I don't know if this helps, but found this:

https://www.autopartswarehouse.com/search/?Ntt=fuel+pump&searchType=global&shopId=1&N=0&addfitment=1


----------



## LittleCarCare (Nov 9, 2018)

silverspeedbuggy said:


> I don't know if this helps, but found this:
> 
> https://www.autopartswarehouse.com/search/?Ntt=fuel+pump&searchType=global&shopId=1&N=0&addfitment=1


Pretty sure this (your suggestion) is a low pressure or transfer pump for a digifant system. The Quantum Syncro is CIS, and has only one pump which is high pressure pump only, and is in the tank. 

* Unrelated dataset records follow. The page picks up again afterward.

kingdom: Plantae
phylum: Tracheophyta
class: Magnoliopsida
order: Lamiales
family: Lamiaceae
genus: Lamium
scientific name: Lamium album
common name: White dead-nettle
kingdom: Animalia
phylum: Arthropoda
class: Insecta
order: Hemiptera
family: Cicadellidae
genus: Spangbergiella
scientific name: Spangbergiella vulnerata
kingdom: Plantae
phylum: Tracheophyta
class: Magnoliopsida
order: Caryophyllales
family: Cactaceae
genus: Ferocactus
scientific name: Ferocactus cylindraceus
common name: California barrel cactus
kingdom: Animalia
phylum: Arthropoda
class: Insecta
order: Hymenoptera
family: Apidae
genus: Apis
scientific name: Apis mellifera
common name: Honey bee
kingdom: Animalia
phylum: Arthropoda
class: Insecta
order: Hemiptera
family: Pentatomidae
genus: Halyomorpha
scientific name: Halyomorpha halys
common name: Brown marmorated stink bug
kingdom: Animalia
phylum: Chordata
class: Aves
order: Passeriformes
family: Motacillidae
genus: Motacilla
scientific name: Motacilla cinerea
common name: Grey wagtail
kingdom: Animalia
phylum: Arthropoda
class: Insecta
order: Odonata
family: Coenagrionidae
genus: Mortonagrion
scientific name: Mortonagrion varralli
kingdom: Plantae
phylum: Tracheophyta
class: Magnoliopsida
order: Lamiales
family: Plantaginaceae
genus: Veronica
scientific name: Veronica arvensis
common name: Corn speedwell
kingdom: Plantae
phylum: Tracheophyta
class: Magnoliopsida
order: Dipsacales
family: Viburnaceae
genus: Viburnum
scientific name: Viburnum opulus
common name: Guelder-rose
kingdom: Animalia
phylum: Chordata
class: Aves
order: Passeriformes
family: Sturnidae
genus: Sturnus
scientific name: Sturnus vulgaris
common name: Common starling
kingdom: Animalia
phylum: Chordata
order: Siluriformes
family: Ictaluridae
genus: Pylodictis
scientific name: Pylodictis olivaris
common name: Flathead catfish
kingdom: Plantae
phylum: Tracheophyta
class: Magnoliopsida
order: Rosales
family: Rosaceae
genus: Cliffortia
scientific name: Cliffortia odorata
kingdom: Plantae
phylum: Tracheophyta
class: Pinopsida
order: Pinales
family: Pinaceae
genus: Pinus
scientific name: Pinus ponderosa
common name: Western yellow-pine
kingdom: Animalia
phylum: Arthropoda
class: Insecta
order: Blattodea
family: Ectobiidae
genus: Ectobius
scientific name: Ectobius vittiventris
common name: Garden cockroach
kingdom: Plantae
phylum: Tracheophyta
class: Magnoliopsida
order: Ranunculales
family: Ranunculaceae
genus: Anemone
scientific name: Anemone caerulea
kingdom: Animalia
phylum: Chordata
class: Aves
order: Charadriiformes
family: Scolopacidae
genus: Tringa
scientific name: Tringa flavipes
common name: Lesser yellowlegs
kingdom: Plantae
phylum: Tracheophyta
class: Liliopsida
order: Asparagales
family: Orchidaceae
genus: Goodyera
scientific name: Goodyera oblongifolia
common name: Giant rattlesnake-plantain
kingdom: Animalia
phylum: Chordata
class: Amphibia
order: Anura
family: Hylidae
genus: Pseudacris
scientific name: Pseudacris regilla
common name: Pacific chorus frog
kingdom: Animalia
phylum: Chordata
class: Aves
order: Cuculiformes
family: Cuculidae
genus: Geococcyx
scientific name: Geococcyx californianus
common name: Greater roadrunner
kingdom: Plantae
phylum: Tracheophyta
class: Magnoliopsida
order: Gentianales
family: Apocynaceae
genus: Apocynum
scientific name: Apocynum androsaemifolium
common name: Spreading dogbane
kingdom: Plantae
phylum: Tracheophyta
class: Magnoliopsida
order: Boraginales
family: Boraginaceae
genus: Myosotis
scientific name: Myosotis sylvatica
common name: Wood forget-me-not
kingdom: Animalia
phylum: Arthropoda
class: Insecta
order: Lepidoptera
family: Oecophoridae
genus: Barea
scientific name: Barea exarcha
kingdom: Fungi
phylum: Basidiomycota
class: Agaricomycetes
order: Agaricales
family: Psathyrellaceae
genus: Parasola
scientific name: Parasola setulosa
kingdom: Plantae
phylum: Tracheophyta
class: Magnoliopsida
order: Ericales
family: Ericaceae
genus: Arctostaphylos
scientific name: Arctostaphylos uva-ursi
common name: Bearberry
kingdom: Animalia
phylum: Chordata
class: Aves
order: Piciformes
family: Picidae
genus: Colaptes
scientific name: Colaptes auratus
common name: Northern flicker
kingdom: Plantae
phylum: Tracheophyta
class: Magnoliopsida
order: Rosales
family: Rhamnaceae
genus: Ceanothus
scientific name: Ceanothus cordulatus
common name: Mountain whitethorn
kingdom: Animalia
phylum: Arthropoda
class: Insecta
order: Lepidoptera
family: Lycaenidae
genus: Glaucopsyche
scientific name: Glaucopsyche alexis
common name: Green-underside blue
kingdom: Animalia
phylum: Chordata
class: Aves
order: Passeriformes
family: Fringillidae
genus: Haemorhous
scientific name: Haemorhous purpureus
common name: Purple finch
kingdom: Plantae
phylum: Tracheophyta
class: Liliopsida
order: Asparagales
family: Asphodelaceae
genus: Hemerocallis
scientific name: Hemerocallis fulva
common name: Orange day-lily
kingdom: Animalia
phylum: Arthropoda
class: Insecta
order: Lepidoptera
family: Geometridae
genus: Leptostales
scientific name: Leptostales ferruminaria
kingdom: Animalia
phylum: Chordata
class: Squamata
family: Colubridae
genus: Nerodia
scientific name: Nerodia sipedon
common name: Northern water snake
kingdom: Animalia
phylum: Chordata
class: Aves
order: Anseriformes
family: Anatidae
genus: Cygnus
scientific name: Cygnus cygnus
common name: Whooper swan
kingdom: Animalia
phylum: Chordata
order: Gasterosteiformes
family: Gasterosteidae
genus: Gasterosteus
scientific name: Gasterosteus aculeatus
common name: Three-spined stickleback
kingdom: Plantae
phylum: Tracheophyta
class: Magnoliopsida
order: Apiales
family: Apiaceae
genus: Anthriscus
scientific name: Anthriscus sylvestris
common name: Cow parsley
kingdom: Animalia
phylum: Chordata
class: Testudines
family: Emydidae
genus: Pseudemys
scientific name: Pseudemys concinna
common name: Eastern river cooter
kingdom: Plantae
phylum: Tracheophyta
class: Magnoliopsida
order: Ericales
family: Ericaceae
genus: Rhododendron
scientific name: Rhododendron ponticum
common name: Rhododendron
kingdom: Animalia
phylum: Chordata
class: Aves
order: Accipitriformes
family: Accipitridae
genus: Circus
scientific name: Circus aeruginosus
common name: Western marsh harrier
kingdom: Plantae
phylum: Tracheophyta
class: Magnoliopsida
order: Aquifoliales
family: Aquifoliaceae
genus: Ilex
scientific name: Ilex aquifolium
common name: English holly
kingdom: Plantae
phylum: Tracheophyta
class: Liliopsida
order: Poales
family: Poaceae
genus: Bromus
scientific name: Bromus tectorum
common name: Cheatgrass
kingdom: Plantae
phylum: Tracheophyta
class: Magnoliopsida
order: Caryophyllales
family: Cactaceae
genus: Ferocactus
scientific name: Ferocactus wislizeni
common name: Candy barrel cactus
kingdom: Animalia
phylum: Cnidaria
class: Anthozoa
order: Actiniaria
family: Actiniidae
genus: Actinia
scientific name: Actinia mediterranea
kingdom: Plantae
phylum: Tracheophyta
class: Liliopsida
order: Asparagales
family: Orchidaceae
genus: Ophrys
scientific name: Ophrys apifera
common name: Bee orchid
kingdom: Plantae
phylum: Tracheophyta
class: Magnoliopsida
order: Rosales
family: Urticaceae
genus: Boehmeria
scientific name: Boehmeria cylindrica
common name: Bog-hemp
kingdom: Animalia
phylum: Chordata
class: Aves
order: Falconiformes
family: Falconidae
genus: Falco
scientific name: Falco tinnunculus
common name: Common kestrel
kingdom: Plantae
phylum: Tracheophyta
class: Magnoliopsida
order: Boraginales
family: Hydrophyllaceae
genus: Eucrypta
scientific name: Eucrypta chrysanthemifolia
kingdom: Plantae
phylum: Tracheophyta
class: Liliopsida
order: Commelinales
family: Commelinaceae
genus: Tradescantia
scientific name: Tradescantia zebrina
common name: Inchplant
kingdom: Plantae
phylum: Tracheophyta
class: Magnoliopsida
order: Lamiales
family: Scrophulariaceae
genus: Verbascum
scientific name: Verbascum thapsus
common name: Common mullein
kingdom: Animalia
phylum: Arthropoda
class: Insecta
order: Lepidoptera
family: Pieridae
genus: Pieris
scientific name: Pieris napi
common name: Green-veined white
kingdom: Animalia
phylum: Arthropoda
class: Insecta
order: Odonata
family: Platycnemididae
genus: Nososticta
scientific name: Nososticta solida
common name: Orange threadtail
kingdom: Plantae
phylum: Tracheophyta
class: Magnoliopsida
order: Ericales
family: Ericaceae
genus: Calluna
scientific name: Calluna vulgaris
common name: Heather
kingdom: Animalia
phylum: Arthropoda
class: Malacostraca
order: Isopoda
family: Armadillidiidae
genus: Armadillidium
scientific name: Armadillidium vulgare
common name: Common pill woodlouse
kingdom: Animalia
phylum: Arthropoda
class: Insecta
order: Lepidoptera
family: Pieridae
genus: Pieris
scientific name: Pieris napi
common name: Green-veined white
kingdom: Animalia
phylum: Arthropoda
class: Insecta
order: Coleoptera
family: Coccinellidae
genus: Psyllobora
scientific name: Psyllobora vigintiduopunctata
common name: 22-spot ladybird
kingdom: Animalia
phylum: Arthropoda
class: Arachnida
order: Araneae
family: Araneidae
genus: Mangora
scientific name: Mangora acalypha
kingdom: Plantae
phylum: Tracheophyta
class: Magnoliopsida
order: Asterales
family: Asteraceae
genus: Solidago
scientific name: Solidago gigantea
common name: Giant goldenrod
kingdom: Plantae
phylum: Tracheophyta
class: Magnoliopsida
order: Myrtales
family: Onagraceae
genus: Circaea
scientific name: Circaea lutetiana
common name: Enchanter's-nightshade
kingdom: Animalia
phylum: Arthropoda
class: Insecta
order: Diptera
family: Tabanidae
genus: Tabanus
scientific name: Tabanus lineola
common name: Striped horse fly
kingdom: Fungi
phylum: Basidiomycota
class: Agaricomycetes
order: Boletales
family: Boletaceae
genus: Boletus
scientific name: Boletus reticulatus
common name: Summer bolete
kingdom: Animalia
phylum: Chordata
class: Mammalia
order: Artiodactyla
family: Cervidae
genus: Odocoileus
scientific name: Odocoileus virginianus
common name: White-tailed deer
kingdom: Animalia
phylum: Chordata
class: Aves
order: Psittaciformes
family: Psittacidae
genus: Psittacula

I'm thinking that I may have to modify it two pump system (and use a pump style that you've suggested) seeing as I'm coming up with nothing for stock parts.

Thank you for the input


----------



## silverspeedbuggy (Aug 8, 2001)

LittleCarCare said:


> Pretty sure this (your suggestion) is a low pressure or transfer pump for a digifant system. The Quantum Syncro is CIS, and has only one pump which is high pressure pump only, and is in the tank.
> 
> I'm thinking that I may have to modify it two pump system (and use a pump style that you've suggested) seeing as I'm coming up with nothing for stock parts.
> 
> Thank you for the input


I had a lead on a Q sedan that also had fuel pump issues, that's what had me searching and lead me to this post. I'm far from an expert on these things, but thought I'd pass along the info. Good luck!

Oh yeah, I missed buying the Q sedan by a few hours.


----------